**Description of the task**
From the entries below, please output exactly the lines starting at the one containing "right wrist: (169, 249)" and ending at the one containing "right ankle: (259, 309)", both included.

[[ Data records, beginning ]]

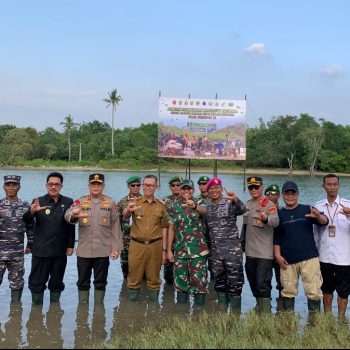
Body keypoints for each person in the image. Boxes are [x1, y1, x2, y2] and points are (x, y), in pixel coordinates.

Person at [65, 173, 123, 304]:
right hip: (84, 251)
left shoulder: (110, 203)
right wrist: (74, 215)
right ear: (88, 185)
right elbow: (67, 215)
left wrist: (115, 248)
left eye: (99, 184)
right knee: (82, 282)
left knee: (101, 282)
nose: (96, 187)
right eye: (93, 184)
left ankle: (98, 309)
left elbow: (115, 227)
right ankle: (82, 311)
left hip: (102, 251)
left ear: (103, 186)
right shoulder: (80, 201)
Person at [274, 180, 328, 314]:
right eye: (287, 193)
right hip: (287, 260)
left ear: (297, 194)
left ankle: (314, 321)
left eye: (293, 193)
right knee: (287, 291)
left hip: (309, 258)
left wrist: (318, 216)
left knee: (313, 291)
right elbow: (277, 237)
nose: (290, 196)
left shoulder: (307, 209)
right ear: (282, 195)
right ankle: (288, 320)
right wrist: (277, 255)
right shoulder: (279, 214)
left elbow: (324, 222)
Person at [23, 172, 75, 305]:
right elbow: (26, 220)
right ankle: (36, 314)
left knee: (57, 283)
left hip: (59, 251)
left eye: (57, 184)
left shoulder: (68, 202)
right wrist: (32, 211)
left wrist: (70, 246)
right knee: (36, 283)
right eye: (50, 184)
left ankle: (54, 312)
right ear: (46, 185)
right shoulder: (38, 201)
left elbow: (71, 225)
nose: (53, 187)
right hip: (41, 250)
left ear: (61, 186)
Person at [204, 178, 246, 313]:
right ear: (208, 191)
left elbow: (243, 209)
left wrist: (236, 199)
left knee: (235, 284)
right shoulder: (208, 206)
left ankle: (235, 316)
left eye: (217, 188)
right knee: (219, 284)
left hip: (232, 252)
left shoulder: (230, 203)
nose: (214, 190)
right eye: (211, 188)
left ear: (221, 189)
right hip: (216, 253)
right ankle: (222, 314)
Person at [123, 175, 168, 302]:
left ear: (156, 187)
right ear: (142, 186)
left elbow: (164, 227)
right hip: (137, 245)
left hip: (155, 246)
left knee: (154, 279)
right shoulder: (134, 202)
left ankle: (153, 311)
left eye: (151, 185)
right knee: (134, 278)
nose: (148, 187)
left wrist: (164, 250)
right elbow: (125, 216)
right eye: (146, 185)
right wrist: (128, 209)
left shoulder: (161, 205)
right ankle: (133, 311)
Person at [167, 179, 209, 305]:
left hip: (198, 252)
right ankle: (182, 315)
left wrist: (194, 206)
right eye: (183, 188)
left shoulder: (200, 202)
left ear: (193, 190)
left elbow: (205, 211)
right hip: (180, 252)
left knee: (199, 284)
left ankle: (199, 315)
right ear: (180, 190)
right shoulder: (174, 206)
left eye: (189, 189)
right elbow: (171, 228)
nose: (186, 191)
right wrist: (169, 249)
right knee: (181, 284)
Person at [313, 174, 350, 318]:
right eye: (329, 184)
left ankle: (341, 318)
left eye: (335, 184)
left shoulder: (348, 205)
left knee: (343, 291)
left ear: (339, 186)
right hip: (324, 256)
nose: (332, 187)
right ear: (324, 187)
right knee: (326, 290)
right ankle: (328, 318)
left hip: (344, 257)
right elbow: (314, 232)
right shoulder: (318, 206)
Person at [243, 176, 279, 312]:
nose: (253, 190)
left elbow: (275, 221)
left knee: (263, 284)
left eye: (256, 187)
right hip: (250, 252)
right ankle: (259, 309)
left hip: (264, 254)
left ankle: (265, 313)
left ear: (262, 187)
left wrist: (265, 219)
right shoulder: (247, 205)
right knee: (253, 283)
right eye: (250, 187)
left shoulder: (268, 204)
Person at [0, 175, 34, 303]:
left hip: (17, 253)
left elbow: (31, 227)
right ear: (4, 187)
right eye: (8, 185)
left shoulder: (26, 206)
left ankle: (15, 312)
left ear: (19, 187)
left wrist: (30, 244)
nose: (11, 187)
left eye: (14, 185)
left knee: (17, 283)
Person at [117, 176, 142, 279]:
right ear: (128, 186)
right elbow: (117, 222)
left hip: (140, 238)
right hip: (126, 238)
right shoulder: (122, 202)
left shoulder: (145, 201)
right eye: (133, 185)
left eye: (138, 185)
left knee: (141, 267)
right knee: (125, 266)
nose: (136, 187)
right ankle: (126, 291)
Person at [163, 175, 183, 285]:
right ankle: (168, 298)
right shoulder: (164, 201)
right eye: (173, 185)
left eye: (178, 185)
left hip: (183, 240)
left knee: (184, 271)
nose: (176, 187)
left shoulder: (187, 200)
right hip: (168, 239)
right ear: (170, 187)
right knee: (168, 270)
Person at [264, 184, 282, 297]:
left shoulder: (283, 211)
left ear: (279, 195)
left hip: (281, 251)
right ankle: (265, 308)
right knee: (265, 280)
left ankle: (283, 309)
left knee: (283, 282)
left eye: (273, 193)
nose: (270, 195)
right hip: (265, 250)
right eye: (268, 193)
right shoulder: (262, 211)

[[ Data records, end ]]

**Answer to this exercise**
right wrist: (169, 249)
right knee: (181, 284)
Person at [313, 174, 350, 318]:
right eye: (329, 184)
left ankle: (341, 318)
left eye: (335, 184)
left shoulder: (348, 205)
left knee: (343, 291)
left ear: (339, 186)
right hip: (324, 256)
nose: (332, 187)
right ear: (324, 187)
right knee: (326, 290)
right ankle: (328, 318)
left hip: (344, 257)
right elbow: (314, 232)
right shoulder: (318, 206)
Person at [243, 176, 279, 312]:
nose: (253, 190)
left elbow: (275, 221)
left knee: (263, 284)
left eye: (256, 187)
right hip: (250, 252)
right ankle: (259, 309)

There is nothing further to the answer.